Third is much more demanding than first, and requires way more agility than catcher.
teufelshunde4
The fact Ortiz was such a fixture at DH for all those years forced Youk into the field when he really needed days off or days off from the field.
BlueCatuli
Are you insinuating third base is more taxing on the human body than catcher? Forgive me if I’ve misunderstood. As someone who played catcher and corner infield for most of my life, albeit at a very low, non-competitive level, third base has absolutely no comparison to the level of wear and tear that catcher does. This isn’t even a debatable topic.
Karkat
Not exactly. I think they’re taxing in critically different ways, in my completely non-professional opinion. Catcher seems to require a stoic form, whereas third base requires an agile one. A buff, catcher-ready type seems more at risk to injure himself with the straining movements required of a third baseman. (The opposite positional switch seems just as likely to be bad.)
BlueCatuli
Catcher requires much more agility and fast twitch movement than people realize. As much as it pains me as a Cubs fan, watching Yadier Molina work behind the plate is poetry in motion. I feel he is much more agile as a stocky bodied man than say Even Longoria is as a large lean fluid moving man. I was wrong. This is a very debatable topic.
BlueCatuli
Let me add that my examples could be outliers as they are two of the best at their respective positions.
Robert Mango
Let me ask u something – for over a month, you’re sitting home waiting for free agency to begin. Do’nt you think by the time teams start making offer you should have prepared to know what cities you would go to and which you wouldn’t? It takes the yankees handing you an offer before you even consider playing in NY? I guess that’s just me, by the time teams start making offers i’d already have a list of where i’d prefer to play and where i would play, and where i def wouldn’t play….at the time the report seemed like nonsense to me, i bet u boras planted that story to try to get some more teams in on Choo….and now his excuse is “oh, it was too quick, i couldn’t decide”……yeah, sure, ok, millions of dollars at stake, and u’d risk that b/c u’d have to wait for an offer to come in before the idea came ot your mind?
vtadave
I’d have to agree. I’d also question anyone who needs more than 21 seconds, much less 21 hours to consider whether or not to play for the Yankees for $140 million.
Trock
Completely agree with your statement. He knows he is one of the top FA and will get offers from a lot of big name clubs. He should of had a list compiled of who he would and would not play for and weigh out the cities pros and cons from there. I would in just about any city in America for 500,000 a year, let alone millions. Should of been able to get back with them for sure in 21 hours.
elscorchot
could see the turner thing happening.
kevinfoley46
Kalish is 3 for 14 and 3 BBs this spring. Not quite forcing anyone’s hand on Scheirholtz.

[Stored data entries]

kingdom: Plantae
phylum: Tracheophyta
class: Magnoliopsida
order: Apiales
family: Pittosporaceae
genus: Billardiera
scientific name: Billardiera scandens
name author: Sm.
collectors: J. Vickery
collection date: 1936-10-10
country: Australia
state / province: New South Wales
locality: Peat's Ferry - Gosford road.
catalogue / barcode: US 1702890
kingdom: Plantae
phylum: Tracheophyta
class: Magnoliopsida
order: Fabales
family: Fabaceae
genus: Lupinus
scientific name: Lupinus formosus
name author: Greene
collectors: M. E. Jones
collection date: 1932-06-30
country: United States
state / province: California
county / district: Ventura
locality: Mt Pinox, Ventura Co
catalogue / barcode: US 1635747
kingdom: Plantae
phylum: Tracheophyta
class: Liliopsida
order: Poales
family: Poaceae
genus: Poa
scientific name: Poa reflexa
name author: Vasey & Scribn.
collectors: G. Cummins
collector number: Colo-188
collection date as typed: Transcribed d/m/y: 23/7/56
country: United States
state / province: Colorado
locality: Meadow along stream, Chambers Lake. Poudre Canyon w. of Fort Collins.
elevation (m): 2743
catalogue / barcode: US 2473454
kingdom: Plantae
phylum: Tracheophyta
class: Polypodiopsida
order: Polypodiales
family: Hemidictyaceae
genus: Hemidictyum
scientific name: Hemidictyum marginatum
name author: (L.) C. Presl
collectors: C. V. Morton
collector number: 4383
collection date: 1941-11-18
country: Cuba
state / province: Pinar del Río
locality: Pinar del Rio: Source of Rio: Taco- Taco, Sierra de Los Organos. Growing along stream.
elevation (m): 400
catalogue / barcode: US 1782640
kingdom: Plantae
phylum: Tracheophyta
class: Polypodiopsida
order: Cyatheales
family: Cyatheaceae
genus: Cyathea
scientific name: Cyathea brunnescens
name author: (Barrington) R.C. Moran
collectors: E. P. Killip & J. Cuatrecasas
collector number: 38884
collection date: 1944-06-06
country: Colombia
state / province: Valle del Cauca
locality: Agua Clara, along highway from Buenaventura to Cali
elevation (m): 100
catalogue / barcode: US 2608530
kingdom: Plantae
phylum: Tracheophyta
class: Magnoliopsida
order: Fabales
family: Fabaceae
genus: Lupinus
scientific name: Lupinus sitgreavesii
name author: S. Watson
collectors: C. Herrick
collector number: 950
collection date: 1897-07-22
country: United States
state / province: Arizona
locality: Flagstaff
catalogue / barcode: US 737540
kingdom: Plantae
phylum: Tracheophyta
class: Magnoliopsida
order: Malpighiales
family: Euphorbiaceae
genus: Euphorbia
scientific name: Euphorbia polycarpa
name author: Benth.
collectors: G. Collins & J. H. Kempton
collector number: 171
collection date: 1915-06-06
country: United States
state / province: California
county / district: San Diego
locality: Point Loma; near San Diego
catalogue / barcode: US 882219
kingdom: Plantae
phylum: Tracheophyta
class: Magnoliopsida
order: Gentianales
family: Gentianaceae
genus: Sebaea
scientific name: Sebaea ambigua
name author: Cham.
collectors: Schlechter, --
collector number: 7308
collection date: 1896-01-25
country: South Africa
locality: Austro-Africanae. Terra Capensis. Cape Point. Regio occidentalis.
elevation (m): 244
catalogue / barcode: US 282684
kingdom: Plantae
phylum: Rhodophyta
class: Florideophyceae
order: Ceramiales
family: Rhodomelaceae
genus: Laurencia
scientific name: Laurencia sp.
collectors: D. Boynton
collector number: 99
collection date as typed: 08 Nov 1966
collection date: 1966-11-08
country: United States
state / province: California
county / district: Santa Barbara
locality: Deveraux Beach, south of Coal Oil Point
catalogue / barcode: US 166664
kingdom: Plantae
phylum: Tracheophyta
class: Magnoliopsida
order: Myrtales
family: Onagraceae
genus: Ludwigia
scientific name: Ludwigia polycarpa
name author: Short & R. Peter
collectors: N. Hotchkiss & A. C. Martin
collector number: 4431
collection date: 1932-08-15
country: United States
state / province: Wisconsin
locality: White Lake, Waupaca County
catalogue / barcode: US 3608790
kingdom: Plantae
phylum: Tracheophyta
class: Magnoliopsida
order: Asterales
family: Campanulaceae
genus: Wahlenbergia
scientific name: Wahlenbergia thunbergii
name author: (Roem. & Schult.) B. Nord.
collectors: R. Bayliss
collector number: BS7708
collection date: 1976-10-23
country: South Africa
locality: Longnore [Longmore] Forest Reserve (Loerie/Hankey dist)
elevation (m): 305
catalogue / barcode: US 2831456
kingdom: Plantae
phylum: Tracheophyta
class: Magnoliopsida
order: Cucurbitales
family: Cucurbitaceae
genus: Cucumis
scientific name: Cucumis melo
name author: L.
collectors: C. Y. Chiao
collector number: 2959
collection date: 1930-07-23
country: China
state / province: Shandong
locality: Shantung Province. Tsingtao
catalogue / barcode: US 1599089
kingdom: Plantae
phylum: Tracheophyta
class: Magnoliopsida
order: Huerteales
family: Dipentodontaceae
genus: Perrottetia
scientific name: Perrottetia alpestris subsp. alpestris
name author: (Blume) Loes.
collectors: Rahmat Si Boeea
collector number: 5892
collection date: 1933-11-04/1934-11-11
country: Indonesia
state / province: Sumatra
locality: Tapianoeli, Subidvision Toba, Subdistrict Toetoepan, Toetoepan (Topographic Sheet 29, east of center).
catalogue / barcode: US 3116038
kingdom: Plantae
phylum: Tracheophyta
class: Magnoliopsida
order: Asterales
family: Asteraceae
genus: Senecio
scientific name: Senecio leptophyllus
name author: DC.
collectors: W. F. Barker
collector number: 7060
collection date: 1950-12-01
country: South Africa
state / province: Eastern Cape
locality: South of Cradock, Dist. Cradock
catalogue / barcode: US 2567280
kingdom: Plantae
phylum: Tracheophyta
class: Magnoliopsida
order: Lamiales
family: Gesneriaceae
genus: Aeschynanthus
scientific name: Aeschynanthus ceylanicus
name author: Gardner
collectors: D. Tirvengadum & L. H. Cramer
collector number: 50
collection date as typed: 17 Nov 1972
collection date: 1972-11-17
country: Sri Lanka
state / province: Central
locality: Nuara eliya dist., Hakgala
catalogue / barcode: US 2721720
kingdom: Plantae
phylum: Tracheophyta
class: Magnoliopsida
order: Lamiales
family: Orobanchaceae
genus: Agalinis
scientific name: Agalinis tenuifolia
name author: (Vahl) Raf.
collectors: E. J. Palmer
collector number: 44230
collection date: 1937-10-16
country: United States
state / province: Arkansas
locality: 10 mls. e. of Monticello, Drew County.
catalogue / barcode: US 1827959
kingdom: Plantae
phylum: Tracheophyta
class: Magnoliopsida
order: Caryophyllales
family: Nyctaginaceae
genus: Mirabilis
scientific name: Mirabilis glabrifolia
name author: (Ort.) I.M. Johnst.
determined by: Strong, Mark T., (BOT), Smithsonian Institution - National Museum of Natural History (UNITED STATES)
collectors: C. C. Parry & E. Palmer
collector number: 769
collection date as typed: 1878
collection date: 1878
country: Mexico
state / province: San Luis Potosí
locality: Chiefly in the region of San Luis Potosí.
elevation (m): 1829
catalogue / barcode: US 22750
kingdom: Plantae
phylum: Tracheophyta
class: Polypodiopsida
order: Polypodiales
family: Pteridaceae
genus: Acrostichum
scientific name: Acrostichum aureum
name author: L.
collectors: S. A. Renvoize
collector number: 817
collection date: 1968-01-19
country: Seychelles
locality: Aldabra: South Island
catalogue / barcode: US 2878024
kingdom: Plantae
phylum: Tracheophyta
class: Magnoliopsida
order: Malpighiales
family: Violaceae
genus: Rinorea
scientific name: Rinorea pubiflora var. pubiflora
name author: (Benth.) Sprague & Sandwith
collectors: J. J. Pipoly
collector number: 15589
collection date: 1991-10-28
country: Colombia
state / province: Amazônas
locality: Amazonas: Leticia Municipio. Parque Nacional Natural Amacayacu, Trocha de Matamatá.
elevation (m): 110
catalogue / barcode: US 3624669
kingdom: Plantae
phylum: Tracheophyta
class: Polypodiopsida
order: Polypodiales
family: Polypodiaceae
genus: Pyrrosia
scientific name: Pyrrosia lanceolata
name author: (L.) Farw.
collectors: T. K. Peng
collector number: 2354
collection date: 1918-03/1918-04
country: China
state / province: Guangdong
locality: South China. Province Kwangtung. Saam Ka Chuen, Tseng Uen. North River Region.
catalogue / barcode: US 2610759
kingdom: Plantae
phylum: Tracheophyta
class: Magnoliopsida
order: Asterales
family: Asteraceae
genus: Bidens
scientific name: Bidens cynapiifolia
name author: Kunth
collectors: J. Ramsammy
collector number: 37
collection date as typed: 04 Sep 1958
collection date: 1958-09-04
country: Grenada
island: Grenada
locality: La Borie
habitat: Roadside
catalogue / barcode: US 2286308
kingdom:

■ What you have to do:
Update the passage of the baseball comment thread that opens with the words containing "teufelshunde4" and closes with "to be bad.)", and give it again with "Ortiz" replaced by "Big Papi".

■ Reply:
teufelshunde4
The fact Big Papi was such a fixture at DH for all those years forced Youk into the field when he really needed days off or days off from the field.
BlueCatuli
Are you insinuating third base is more taxing on the human body than catcher? Forgive me if I’ve misunderstood. As someone who played catcher and corner infield for most of my life, albeit at a very low, non-competitive level, third base has absolutely no comparison to the level of wear and tear that catcher does. This isn’t even a debatable topic.
Karkat
Not exactly. I think they’re taxing in critically different ways, in my completely non-professional opinion. Catcher seems to require a stoic form, whereas third base requires an agile one. A buff, catcher-ready type seems more at risk to injure himself with the straining movements required of a third baseman. (The opposite positional switch seems just as likely to be bad.)